Tell his wife. Or you are sort of complicit in allowing it to go on.

AnyFucker · 08/02/2020 18:37

Op is not complicit, that is on him

But she would not be a true friend if she turned a blind eye

Winstonwolfe · 08/02/2020 18:59

Stay out of it. If she has already taken him back after texting a colleague then chances are she wouldn't do anything anyway.

YasssKween · 08/02/2020 19:04

The riot act she read him presumably said "this is your last fucking chance, anything else like this and you're out."

She deserves to have the information to make that informed decision.

I'm not denying how tough that will be OP but often the right thing isn't the easy thing.

Sorry, I know you probably wish you'd never seen them but you have the chance now to let her make an informed decision about the man she shares her bed and life with.

She may have felt able to cope with inappropriate texting. For me, writing sleazy comments under pictures of teenagers would be worse and I think she deserves to know that it's going on as she may feel that way too.

Sorry, I know this is all shit Thanks

angelfacecuti75 · 08/02/2020 19:26

Um mich as I would want the wife to know and it's great you are concerned I'd step back.

angelfacecuti75 · 08/02/2020 19:27

Or speak to the bloke x

DreamTheMoors · 08/02/2020 20:29

Tell him if he doesn’t tell his wife you will.

Davespecifico · 08/02/2020 20:34

Wait till the kids have done their GCSEs, then post print outs through her door.

SweetNorthernRose · 09/02/2020 09:20

In this situation I would say treat people how you would want to be treated...and you say you would want to know.
Personally I would put the ball in his court and reply to his comments saying 'still not learnt your lesson you dirty perv? Are you going to tell your wife or shall I?'.

Snowfalling20 · 09/02/2020 12:21

Or you are sort of complicit in allowing it to go on.

I do agree with this. I know this isn’t your fault OP. However seeing messages and not in some way, calling it out, is making this man think it’s okay to do this.

Behavior needs a bedrock of implicit consent to carry on.

Velveteal · 09/02/2020 15:03

This is absolutely tearing me up inside I just don’t know what to do. DH says to stay out of it, that it’s none of our business and it’s his own marriage to destroy.

OP posts:
PinkGiraffe1 · 09/02/2020 17:37

You could take screenshots of his messages along with the profiles of these girls/women and send them to him telling him you know and if he doesn't stop then the next envelope goes to his wife! All anonymously!

GrimpenMire · 09/02/2020 18:18

I agree with PP. Take a load of screenshots and wait until the DC exams are over and post them.

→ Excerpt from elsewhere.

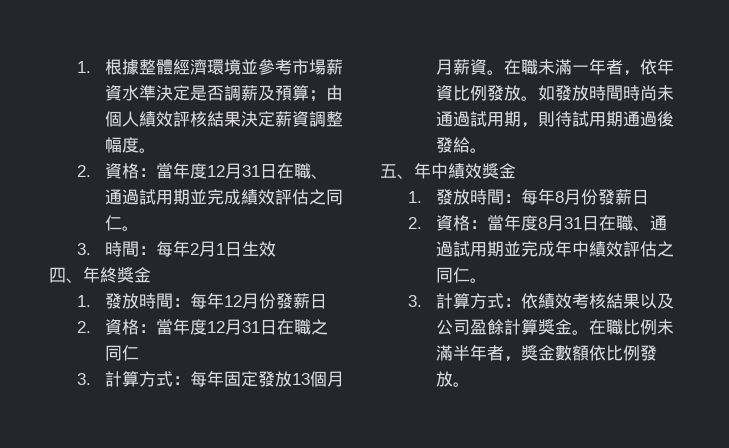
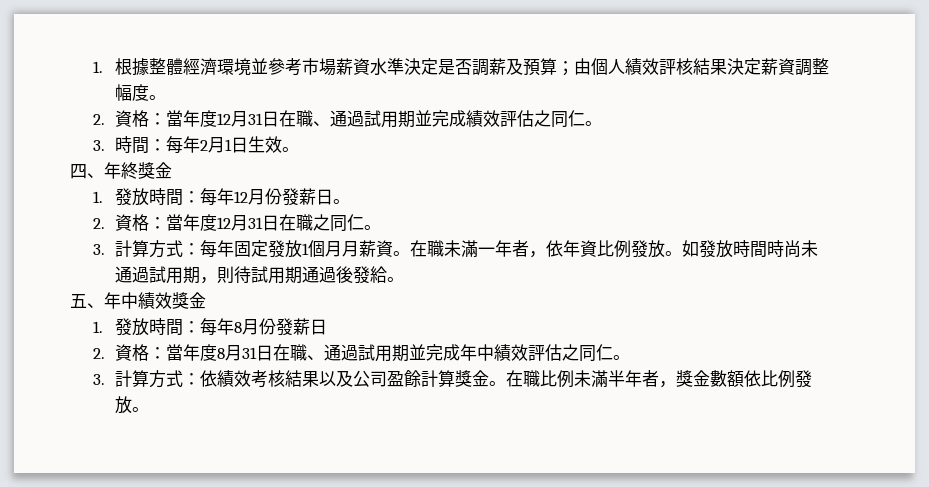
(277, 249) none -> [282,147,300,152] 。
(328, 301) none -> [333,199,351,204] 。
(140, 353) none -> [364,225,382,230] 。
[292,373,311,385] 13 -> [302,243,310,255] 1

AcrossthePond55 · 09/02/2020 18:31

Well, how is she going to know it's destroyed if no one tells her?

This is a bit hyperbolic but "All it takes for evil cheaters to triumph is for good men to do nothing their friends to say nothing".

Everlandia · 10/02/2020 09:35

I would want to know. You don’t say what the gender of his kids are but given one is doing GCSEs, if it’s a daughter I wonder how he would feel about some old creepy middle-aged man saying these things to her. As a wife and a Mum, I’d want to know. I realise the timing is awful but I’d rather get to the bottom of it and while I’d maybe be shocked and embarrassed, I’d be grateful for the heads up.

lottiegarbanzo · 10/02/2020 10:03

Behavior needs a bedrock of implicit consent to carry on.

Exactly. You are complicit. You made it your business when you did your online snooping.

How are you going to answer your friend when she finds out, in a year, or five years and asks how no-one else had spotted the signs and why nobody told her?

You don't have to tell her. Just let him know that you know. Let him sort out his own marriage.